YOUR ASSIGNMENT: Images must not appear in your copy; reproduce every other part of the records exactly.

=== RECORDS PROVIDED ===

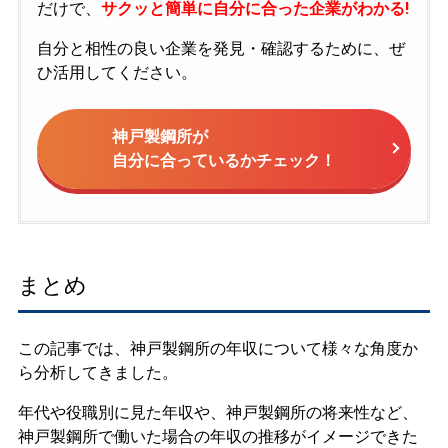
だけで、
サクッと簡単に自分に合った企業がわかる!
自分と相性の良い企業を発見・確認するために、ぜ
ひ活用してください。
神戸製鋼所が
自分に合っているかチェック！
まとめ
この記事では、神戸製鋼所の年収について様々な角度か
ら分析してきました。
年代や役職別に見た年収や、神戸製鋼所の将来性など、
神戸製鋼所で働いた場合の年収の推移がイメージできた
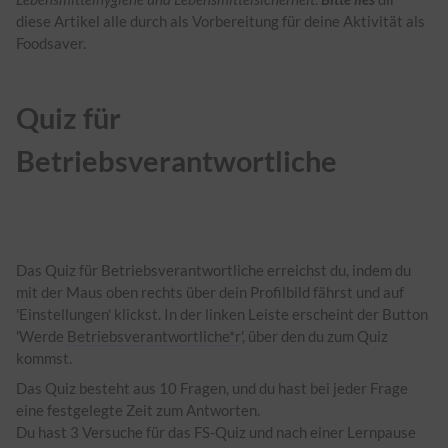
diese Artikel alle durch als Vorbereitung für deine Aktivität als
Foodsaver.
Quiz für
Betriebsverantwortliche
Das Quiz für Betriebsverantwortliche erreichst du, indem du
mit der Maus oben rechts über dein Profilbild fährst und auf
'Einstellungen' klickst. In der linken Leiste erscheint der Button
'Werde
Betriebsverantwortliche*r
', über den du zum Quiz
kommst.
Das Quiz besteht aus 10 Fragen, und du hast bei jeder Frage
eine festgelegte Zeit zum Antworten.
Du hast 3 Versuche für das FS-Quiz und nach einer Lernpause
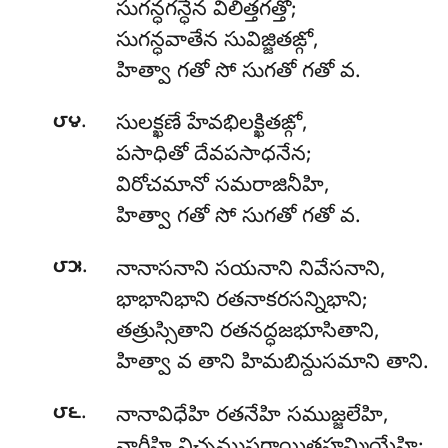
సుగన్ధగన్ధేన విలిత్తగత్తో;
సుగన్ధవాతేన సువిజ్జితఙ్గో,
హిత్వా గతో సో సుగతో గతో వ.
.
౮౪
సులక్ఖణే హేవభిలక్ఖితఙ్గో,
పసాధితో దేవపసాధనేన;
విరోచమానో సమరాజినీహి,
హిత్వా గతో సో సుగతో గతో వ.
.
౮౫
నానాసనాని సయనాని నివేసనాని,
భాభానిభాని రతనాకరసన్నిభాని;
తత్రుస్సితాని రతనద్ధజభూసితాని,
హిత్వా వ తాని హిమబిన్దుసమాని తాని.
.
౮౬
నానావిధేహి రతనేహి సముజ్జలేహి,
నారీహి నిచ్చముపగాయితహమ్మియేహి;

===

OUTPUT FOR THIS TASK:
だけで、
サクッと簡単に自分に合った企業がわかる!
自分と相性の良い企業を発見・確認するために、ぜ
ひ活用してください。
神戸製鋼所が
自分に合っているかチェック！
まとめ
この記事では、神戸製鋼所の年収について様々な角度か
ら分析してきました。
年代や役職別に見た年収や、神戸製鋼所の将来性など、
神戸製鋼所で働いた場合の年収の推移がイメージできた
diese Artikel alle durch als Vorbereitung für deine Aktivität als
Foodsaver.
Quiz für
Betriebsverantwortliche
Das Quiz für Betriebsverantwortliche erreichst du, indem du
mit der Maus oben rechts über dein Profilbild fährst und auf
'Einstellungen' klickst. In der linken Leiste erscheint der Button
'Werde
Betriebsverantwortliche*r
', über den du zum Quiz
kommst.
Das Quiz besteht aus 10 Fragen, und du hast bei jeder Frage
eine festgelegte Zeit zum Antworten.
Du hast 3 Versuche für das FS-Quiz und nach einer Lernpause
సుగన్ధగన్ధేన విలిత్తగత్తో;
సుగన్ధవాతేన సువిజ్జితఙ్గో,
హిత్వా గతో సో సుగతో గతో వ.
.
౮౪
సులక్ఖణే హేవభిలక్ఖితఙ్గో,
పసాధితో దేవపసాధనేన;
విరోచమానో సమరాజినీహి,
హిత్వా గతో సో సుగతో గతో వ.
.
౮౫
నానాసనాని సయనాని నివేసనాని,
భాభానిభాని రతనాకరసన్నిభాని;
తత్రుస్సితాని రతనద్ధజభూసితాని,
హిత్వా వ తాని హిమబిన్దుసమాని తాని.
.
౮౬
నానావిధేహి రతనేహి సముజ్జలేహి,
నారీహి నిచ్చముపగాయితహమ్మియేహి;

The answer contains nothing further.